* [About this exercise] Provide the number of lines in the material containing the word "side", with nothing added.
-*-*-
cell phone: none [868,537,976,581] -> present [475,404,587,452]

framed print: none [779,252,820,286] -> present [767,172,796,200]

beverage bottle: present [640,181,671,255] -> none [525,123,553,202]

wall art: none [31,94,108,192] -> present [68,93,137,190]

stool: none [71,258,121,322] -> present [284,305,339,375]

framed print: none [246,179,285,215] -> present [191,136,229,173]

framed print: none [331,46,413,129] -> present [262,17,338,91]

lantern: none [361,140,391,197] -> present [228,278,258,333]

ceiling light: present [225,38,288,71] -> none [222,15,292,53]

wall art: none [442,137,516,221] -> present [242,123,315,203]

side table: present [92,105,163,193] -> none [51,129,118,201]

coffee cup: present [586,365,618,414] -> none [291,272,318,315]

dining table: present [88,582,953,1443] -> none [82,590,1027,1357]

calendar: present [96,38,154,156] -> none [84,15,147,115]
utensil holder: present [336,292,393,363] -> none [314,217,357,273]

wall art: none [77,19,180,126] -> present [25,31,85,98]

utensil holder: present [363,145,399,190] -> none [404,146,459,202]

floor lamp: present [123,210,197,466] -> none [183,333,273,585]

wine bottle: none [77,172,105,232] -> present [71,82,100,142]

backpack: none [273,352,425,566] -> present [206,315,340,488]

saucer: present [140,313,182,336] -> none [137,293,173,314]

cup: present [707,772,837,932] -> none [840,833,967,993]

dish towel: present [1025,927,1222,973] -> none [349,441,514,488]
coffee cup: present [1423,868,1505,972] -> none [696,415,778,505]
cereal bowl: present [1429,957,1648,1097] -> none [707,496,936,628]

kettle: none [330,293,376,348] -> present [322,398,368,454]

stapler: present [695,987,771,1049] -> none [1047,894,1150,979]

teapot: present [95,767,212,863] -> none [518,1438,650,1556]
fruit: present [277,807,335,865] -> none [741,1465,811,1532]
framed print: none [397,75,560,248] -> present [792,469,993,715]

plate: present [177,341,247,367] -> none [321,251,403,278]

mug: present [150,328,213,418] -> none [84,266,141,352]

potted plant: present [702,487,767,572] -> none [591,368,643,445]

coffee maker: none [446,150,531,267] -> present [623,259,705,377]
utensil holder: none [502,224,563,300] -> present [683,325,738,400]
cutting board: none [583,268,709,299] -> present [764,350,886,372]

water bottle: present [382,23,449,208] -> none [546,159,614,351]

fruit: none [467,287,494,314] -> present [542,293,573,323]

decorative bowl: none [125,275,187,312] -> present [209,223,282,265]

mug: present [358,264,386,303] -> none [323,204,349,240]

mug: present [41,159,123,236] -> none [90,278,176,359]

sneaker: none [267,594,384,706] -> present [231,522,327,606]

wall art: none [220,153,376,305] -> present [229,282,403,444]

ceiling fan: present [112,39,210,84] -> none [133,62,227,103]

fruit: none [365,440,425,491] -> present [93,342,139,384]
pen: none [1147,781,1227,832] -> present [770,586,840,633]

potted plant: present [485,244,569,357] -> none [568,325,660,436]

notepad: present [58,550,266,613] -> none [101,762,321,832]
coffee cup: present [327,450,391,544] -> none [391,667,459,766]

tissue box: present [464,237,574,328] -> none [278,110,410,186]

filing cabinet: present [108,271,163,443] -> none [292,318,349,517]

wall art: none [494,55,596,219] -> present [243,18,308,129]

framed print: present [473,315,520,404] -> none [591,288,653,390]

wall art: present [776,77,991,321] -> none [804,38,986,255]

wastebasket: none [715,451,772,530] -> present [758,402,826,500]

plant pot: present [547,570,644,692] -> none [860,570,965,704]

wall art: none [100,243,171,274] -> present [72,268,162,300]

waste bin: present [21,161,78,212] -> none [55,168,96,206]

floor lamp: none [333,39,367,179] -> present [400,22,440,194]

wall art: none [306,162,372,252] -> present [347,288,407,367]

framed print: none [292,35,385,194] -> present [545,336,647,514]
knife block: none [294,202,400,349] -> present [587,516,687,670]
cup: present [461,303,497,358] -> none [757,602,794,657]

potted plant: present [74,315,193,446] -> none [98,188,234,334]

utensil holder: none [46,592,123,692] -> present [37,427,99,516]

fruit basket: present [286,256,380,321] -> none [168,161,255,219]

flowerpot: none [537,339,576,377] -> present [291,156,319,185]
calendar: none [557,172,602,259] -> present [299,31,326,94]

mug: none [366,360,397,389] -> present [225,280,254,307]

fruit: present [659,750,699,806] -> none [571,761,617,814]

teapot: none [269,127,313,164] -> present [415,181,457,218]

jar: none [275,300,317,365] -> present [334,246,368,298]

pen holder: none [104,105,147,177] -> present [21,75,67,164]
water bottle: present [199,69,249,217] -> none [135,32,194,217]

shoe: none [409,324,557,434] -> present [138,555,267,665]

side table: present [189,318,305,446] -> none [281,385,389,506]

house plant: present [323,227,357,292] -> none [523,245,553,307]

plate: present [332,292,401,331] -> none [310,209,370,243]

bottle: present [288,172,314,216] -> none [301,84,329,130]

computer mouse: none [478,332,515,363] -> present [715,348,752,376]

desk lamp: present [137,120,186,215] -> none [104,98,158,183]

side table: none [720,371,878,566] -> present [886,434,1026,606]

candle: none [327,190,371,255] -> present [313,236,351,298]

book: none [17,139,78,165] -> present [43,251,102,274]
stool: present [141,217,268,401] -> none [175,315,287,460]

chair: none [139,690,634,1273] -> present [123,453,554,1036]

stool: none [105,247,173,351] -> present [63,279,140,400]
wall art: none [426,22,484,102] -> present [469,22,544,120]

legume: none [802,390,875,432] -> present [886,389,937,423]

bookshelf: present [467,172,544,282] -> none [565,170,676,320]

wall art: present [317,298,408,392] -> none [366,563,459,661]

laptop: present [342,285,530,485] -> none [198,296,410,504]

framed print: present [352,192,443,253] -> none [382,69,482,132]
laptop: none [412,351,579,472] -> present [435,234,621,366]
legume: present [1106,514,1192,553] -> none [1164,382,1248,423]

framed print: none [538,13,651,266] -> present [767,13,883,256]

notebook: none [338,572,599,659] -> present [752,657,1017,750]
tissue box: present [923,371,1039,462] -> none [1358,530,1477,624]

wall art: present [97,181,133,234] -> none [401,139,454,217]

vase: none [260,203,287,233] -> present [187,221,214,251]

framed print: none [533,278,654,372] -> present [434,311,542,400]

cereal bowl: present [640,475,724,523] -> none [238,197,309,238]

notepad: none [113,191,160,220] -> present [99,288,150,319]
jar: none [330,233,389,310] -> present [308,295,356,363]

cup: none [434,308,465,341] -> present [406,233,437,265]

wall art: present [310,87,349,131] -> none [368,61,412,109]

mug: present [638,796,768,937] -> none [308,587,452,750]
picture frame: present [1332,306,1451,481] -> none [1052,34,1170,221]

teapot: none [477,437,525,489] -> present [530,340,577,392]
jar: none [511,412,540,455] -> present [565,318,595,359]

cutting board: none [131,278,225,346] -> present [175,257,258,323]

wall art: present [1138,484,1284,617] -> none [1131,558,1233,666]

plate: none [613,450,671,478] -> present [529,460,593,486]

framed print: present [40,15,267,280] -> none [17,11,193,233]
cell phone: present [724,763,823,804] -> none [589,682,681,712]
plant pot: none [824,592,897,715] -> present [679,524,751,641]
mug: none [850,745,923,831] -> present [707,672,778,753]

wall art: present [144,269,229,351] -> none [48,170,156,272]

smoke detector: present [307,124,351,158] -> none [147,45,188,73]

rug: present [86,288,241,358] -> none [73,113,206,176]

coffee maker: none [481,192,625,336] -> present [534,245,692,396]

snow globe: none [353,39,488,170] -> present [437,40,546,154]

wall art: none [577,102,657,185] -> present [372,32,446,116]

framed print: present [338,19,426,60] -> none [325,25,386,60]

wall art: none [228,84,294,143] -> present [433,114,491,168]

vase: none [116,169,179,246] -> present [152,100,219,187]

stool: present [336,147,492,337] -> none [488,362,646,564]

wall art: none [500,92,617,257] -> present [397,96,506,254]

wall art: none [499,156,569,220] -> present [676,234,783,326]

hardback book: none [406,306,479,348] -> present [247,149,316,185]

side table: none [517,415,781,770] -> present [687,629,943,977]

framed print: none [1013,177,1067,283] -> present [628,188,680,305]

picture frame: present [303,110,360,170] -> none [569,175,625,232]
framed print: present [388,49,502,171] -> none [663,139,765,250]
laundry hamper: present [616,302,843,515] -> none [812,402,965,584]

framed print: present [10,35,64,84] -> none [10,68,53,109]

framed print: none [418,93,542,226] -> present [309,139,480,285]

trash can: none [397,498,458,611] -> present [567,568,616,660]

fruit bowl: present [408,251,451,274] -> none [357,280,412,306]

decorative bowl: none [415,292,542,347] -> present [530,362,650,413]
-*-*-
* [Your response] 4